DATA EXTRACTS →
::::

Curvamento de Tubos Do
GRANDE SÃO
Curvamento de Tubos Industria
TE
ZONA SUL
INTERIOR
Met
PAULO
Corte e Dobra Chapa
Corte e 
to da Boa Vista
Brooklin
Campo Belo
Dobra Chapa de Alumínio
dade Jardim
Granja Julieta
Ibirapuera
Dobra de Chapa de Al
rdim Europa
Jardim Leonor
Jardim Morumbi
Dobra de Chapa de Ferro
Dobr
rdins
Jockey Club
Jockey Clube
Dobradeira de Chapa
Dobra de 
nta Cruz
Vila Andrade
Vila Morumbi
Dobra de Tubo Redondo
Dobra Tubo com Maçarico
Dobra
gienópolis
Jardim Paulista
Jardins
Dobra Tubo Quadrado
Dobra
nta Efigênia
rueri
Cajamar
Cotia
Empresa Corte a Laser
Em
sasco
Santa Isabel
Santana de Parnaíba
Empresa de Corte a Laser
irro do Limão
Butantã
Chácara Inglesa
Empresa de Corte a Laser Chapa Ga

::::

AIM OF THE TASK →
Say, as a single number and nothing more, how many lines of the entries contain the word "Corte".

WRITTEN RESPONSE →
5